Because the pictures are not wanted, reproduce the rest of the records below exactly as they stand.

Dataset entries:
↓
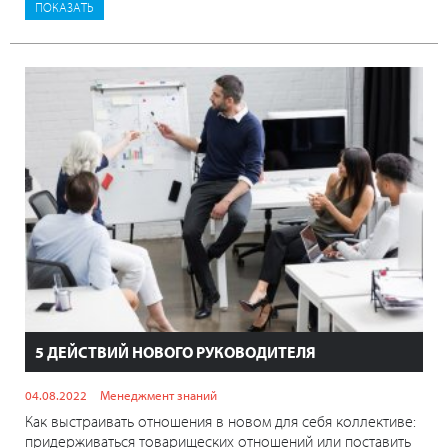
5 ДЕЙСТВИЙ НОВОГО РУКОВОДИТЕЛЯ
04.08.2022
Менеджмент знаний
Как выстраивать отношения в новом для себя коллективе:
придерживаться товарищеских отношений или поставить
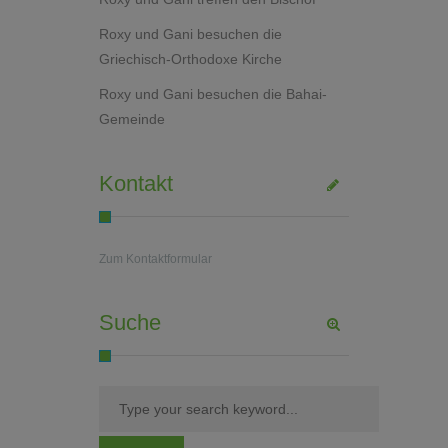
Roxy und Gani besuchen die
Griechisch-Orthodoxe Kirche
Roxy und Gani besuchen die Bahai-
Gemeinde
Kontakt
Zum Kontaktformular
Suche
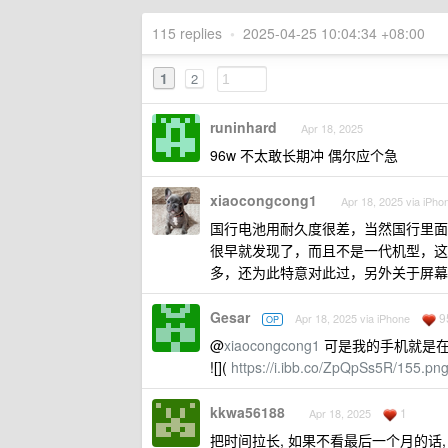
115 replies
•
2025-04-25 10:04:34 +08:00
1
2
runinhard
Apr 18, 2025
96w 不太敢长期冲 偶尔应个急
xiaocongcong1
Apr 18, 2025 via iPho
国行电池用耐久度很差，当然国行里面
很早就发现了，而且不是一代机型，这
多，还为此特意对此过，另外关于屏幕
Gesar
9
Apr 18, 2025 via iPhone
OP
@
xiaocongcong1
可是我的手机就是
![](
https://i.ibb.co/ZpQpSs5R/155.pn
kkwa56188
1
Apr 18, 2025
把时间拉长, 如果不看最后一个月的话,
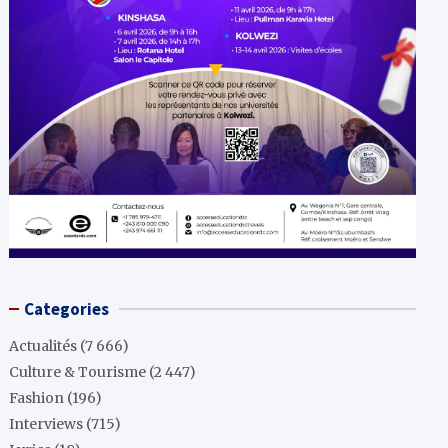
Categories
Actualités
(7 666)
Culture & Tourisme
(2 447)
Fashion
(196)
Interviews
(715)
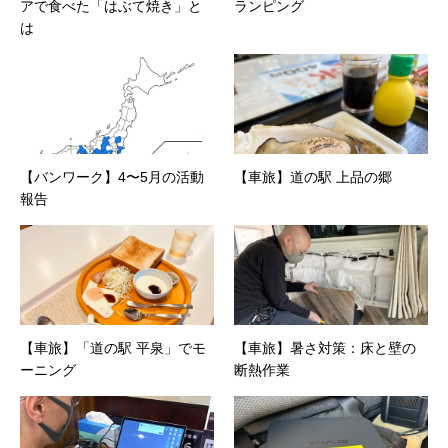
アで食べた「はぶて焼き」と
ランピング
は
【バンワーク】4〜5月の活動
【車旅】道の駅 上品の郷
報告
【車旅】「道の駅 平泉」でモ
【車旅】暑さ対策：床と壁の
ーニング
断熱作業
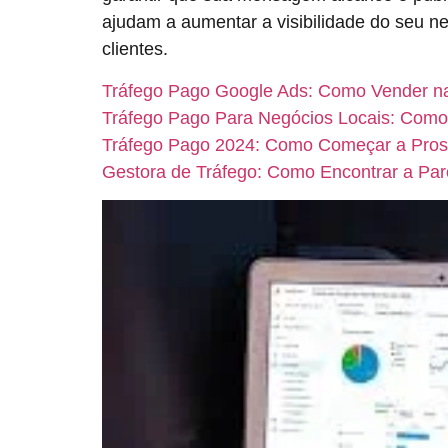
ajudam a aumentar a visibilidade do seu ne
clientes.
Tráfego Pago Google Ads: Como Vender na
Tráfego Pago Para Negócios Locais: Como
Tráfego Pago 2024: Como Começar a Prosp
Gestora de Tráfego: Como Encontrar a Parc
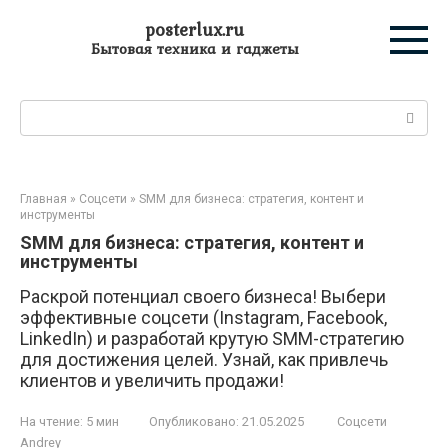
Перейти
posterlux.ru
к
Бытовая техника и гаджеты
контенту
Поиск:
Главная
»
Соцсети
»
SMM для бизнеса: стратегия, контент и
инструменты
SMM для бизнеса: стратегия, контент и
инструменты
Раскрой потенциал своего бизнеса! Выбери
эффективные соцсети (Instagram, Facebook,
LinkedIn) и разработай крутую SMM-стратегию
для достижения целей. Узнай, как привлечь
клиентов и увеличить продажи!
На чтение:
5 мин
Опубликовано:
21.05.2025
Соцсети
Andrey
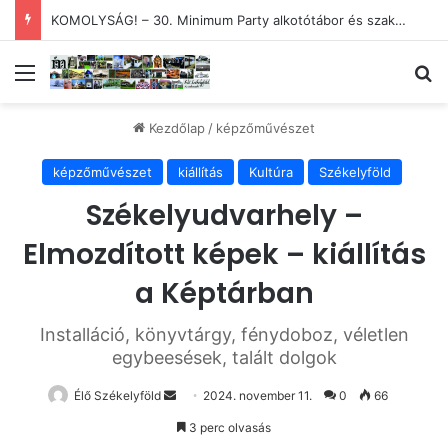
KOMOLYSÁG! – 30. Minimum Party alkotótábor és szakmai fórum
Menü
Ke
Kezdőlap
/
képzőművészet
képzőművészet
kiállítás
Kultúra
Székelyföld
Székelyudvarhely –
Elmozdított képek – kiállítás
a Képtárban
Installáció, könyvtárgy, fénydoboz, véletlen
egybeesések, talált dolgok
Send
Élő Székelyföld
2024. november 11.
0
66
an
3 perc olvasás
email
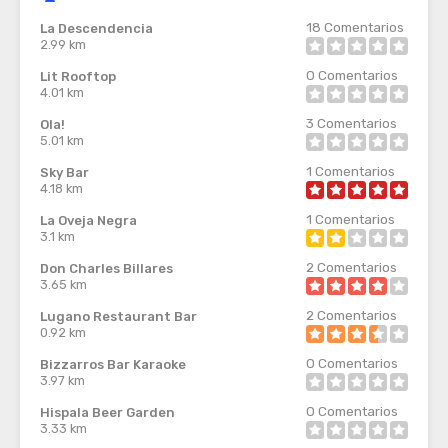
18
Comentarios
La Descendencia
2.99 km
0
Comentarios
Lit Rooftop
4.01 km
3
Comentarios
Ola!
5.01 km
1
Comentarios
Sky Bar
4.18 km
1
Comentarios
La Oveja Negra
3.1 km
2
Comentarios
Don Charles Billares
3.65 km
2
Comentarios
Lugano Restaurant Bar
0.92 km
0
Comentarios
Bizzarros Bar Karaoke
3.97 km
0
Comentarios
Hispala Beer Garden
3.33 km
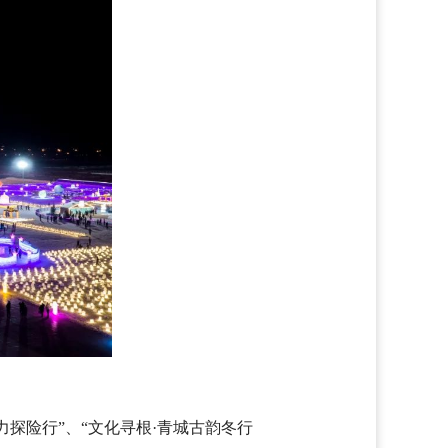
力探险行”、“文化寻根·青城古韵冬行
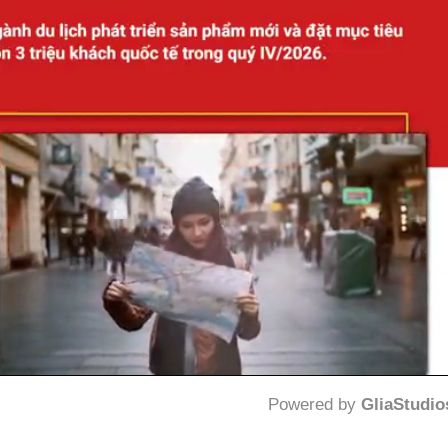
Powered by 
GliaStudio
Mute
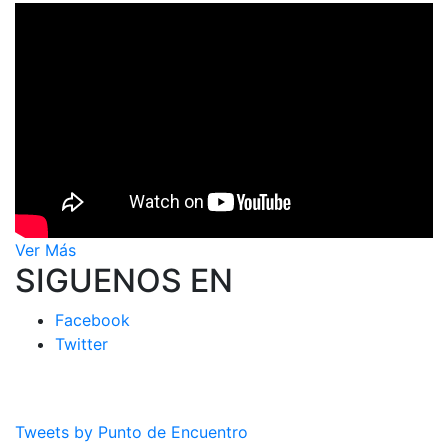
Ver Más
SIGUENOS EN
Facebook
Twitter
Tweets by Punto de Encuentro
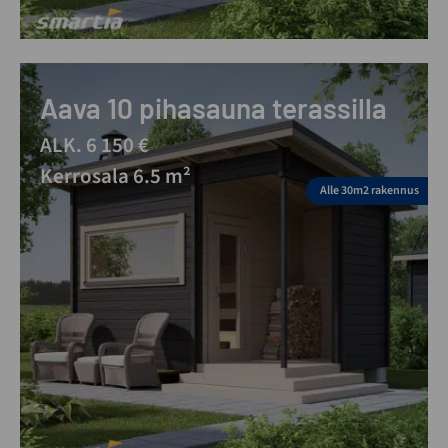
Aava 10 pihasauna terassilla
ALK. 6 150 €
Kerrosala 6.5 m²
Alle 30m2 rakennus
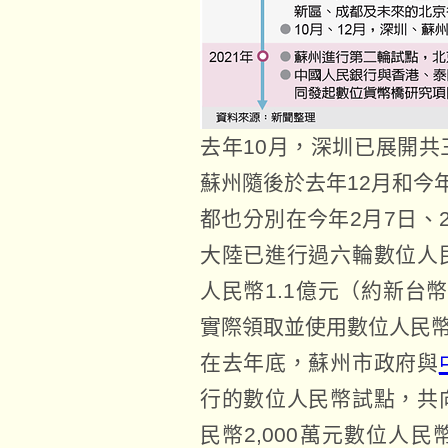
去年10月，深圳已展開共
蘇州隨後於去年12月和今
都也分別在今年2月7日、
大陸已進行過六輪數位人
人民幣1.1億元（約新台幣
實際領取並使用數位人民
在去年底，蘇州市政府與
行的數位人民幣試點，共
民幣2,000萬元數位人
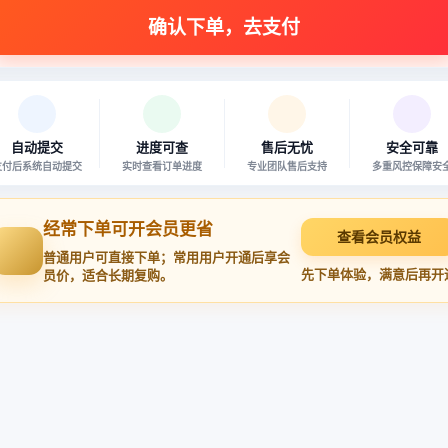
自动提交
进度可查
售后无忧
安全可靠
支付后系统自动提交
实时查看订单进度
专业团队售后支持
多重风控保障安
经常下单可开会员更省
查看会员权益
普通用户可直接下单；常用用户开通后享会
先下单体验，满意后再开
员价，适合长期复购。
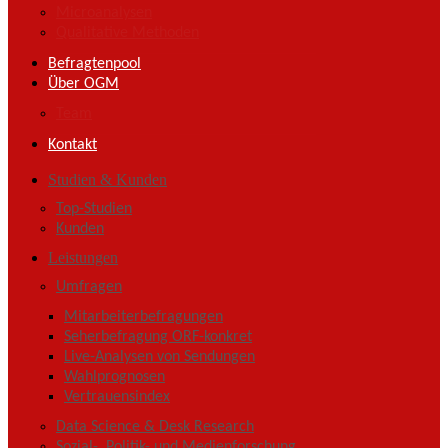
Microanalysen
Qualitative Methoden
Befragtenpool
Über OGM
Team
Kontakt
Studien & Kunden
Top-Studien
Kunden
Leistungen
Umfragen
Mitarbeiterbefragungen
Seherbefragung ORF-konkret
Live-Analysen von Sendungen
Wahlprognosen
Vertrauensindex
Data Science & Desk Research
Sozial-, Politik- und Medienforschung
↑
**EXERCISE RESPONSE**
5 ДЕЙСТВИЙ НОВОГО РУКОВОДИТЕЛЯ
04.08.2022
Менеджмент знаний
Как выстраивать отношения в новом для себя коллективе:
придерживаться товарищеских отношений или поставить
Roxy und Gani besuchen die
Griechisch-Orthodoxe Kirche
Roxy und Gani besuchen die Bahai-
Gemeinde
Kontakt
Zum Kontaktformular
Suche
115 replies
•
2025-04-25 10:04:34 +08:00
1
2
runinhard
Apr 18, 2025
96w 不太敢长期冲 偶尔应个急
xiaocongcong1
Apr 18, 2025 via iPho
国行电池用耐久度很差，当然国行里面
很早就发现了，而且不是一代机型，这
多，还为此特意对此过，另外关于屏幕
Gesar
9
Apr 18, 2025 via iPhone
OP
@
xiaocongcong1
可是我的手机就是
![](
https://i.ibb.co/ZpQpSs5R/155.pn
kkwa56188
1
Apr 18, 2025
把时间拉长, 如果不看最后一个月的话,
Categories
Actualités
(7 666)
Culture & Tourisme
(2 447)
Fashion
(196)
Interviews
(715)
アで食べた「はぶて焼き」と
ランピング
は
【バンワーク】4〜5月の活動
【車旅】道の駅 上品の郷
報告
【車旅】「道の駅 平泉」でモ
【車旅】暑さ対策：床と壁の
ーニング
断熱作業
ajudam a aumentar a visibilidade do seu ne
clientes.
Tráfego Pago Google Ads: Como Vender na
Tráfego Pago Para Negócios Locais: Como
Tráfego Pago 2024: Como Começar a Prosp
Gestora de Tráfego: Como Encontrar a Parc
Перейти
posterlux.ru
к
Бытовая техника и гаджеты
контенту
Поиск:
Главная
»
Соцсети
»
SMM для бизнеса: стратегия, контент и
инструменты
SMM для бизнеса: стратегия, контент и
инструменты
Раскрой потенциал своего бизнеса! Выбери
эффективные соцсети (Instagram, Facebook,
LinkedIn) и разработай крутую SMM-стратегию
для достижения целей. Узнай, как привлечь
клиентов и увеличить продажи!
На чтение:
5 мин
Опубликовано:
21.05.2025
Соцсети
Andrey
KOMOLYSÁG! – 30. Minimum Party alkotótábor és szakmai fórum
Menü
Ke
Kezdőlap
/
képzőművészet
képzőművészet
kiállítás
Kultúra
Székelyföld
Székelyudvarhely –
Elmozdított képek – kiállítás
a Képtárban
Installáció, könyvtárgy, fénydoboz, véletlen
egybeesések, talált dolgok
Send
Élő Székelyföld
2024. november 11.
0
66
an
3 perc olvasás
email
18
Comentarios
La Descendencia
2.99 km
0
Comentarios
Lit Rooftop
4.01 km
3
Comentarios
Ola!
5.01 km
1
Comentarios
Sky Bar
4.18 km
1
Comentarios
La Oveja Negra
3.1 km
2
Comentarios
Don Charles Billares
3.65 km
2
Comentarios
Lugano Restaurant Bar
0.92 km
0
Comentarios
Bizzarros Bar Karaoke
3.97 km
0
Comentarios
Hispala Beer Garden
3.33 km
力探险行”、“文化寻根·青城古韵冬行
Powered by 
GliaStudio
Mute
Ver Más
SIGUENOS EN
Facebook
Twitter
Tweets by Punto de Encuentro
Aava 10 pihasauna terassilla
ALK. 6 150 €
Kerrosala 6.5 m²
Alle 30m2 rakennus
去年10月，深圳已展開共
蘇州隨後於去年12月和今
都也分別在今年2月7日、
大陸已進行過六輪數位人
人民幣1.1億元（約新台幣
實際領取並使用數位人民
在去年底，蘇州市政府與
行的數位人民幣試點，共
民幣2,000萬元數位人
自动提交
进度可查
售后无忧
安全可靠
支付后系统自动提交
实时查看订单进度
专业团队售后支持
多重风控保障安
经常下单可开会员更省
查看会员权益
普通用户可直接下单；常用用户开通后享会
先下单体验，满意后再开
员价，适合长期复购。
Microanalysen
Qualitative Methoden
Befragtenpool
Über OGM
Team
Kontakt
Studien & Kunden
Top-Studien
Kunden
Leistungen
Umfragen
Mitarbeiterbefragungen
Seherbefragung ORF-konkret
Live-Analysen von Sendungen
Wahlprognosen
Vertrauensindex
Data Science & Desk Research
Sozial-, Politik- und Medienforschung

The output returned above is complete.